Entry inhibition assays using TMPRSS2 inhibitor Camostat mesylate prevented SARS-CoV-2 infection of lung AT2 cells, highlighting the role of serine proteases in the viral entry in lung cells. Similar assays with CA-074 Me, a Cathepsin B and L inhibitor, blocked viral entry into cardiac cells.

Aborted SARS-CoV-2 infection in knockout ACE2 lung and heart cells demonstrated that ACE2 receptors were essential for viral infection. However, using a combination of anti-ACE2 antibodies blocked SARS-CoV-2 infection in lung and heart tissue, but low doses of anti-ACE2 antibodies prevented viral infection only in cardiac cells. These results, combined with ribonucleic acid (RNA) sequencing and quantitative polymerase chain reaction (qPCR) analyses, showed that lung AT2 cells had a higher expression of ACE2 receptors than cardiac cells.

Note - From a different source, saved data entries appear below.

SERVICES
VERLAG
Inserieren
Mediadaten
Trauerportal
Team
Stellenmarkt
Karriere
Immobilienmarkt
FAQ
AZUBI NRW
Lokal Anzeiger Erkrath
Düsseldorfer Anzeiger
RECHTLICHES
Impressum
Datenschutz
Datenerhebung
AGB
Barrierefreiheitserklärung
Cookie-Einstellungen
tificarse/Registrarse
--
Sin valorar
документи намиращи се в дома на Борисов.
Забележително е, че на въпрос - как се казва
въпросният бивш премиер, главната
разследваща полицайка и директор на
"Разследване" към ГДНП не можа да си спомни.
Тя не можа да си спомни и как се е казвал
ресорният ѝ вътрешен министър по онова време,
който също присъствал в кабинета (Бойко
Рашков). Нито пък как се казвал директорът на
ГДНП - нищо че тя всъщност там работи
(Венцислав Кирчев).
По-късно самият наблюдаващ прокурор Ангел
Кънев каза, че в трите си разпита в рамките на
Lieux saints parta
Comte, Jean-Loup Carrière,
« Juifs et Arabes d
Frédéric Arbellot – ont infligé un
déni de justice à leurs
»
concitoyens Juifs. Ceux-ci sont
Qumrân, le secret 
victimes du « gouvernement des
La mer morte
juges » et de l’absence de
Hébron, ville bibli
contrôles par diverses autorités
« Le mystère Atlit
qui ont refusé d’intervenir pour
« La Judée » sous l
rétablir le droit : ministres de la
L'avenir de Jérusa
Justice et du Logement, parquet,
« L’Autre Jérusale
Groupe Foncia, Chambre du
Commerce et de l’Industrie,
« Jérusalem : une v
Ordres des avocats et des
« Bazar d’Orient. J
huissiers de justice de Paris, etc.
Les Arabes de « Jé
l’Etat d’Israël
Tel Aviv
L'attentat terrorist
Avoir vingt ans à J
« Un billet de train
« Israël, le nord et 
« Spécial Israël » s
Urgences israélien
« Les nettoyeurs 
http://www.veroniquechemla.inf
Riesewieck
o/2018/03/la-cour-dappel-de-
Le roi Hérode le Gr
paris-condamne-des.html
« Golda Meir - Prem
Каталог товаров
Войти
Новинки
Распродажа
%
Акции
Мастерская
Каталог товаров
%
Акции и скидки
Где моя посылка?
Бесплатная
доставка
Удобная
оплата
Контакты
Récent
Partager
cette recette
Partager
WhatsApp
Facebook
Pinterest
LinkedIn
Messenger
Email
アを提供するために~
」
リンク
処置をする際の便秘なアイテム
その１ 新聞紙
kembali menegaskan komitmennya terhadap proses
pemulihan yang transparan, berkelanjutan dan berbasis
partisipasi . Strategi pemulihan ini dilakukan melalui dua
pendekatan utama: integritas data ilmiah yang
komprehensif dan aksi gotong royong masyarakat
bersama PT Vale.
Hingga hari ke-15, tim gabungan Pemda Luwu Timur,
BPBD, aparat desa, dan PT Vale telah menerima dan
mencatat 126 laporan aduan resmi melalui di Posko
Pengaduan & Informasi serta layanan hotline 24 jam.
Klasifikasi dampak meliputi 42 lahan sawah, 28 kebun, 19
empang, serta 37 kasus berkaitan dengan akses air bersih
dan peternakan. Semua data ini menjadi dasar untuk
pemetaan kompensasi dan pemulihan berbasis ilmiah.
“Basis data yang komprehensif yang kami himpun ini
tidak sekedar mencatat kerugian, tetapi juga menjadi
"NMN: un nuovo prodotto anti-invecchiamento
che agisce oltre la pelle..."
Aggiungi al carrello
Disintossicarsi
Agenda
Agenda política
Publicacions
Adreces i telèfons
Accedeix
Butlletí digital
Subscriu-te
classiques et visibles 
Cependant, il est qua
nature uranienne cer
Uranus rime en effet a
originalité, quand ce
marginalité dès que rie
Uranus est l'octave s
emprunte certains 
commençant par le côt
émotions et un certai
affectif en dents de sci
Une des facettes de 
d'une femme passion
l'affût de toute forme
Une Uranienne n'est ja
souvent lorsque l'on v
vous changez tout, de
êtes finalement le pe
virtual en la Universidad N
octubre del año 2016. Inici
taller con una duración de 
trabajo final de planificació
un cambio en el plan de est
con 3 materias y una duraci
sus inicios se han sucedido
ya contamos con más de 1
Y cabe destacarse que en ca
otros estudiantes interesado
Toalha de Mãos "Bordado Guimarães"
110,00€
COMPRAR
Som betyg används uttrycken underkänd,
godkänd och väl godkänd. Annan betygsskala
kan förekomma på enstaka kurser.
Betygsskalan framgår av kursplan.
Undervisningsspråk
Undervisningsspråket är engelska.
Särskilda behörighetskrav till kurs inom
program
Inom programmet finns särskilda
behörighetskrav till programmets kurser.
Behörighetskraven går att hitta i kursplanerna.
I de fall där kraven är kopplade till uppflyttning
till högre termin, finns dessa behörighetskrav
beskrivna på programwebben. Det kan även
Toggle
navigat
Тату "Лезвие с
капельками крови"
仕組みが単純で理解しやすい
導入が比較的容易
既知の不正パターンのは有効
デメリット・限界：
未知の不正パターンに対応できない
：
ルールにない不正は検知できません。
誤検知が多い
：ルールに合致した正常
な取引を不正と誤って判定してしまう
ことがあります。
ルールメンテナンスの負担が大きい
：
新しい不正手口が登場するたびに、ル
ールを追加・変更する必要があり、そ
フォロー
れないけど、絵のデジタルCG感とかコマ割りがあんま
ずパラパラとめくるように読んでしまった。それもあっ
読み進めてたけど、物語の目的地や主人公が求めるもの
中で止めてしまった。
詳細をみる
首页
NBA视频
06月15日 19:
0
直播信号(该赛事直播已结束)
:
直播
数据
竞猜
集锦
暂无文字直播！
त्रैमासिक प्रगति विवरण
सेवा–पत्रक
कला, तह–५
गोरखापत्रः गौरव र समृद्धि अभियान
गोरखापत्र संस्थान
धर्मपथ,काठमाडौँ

Furthermore, the viral infection resulted in a strong interferon response in cardiac cells but not lung AT2 cells. The results from the phosphoproteomics analysis also showed that the infection activated different pathways in lung AT2 and cardiac cells.

Conclusions

Overall, the results revealed significant differences in the mechanism of SARS-CoV-2 infection in cardiac and pulmonary cells and tissue. While viral entry begins in both cells with ACE2 receptor binding, subsequent pathways of viral infection differ considerably with the spike protein undergoing serine protease cleavage in lung AT2 cells and endosomal cathepsin cleavage in cardiac cells.

The authors believe that the differential spike protein cleavage and the variance in ACE2 receptor expression in both these cells indicate the need for improved antiviral therapy and the inclusion of combinations of drugs to target both endosomal and membrane protease pathways of viral entry. They suggest using drugs that target serine/arginine-rich splicing factor protein kinase-1 (SRPK1) and cyclin-dependent kinases (CDK).

The study also highlighted the importance of using stem-cell-derived cell models other than immortalized cell lines like Vero cells to test the antiviral efficacy and cytotoxicity of COVID-19 therapies.

*Important notice

bioRxiv publishes preliminary scientific reports that are not peer-reviewed and, therefore, should not be regarded as conclusive, guide clinical practice/health-related behavior, or treated as established information.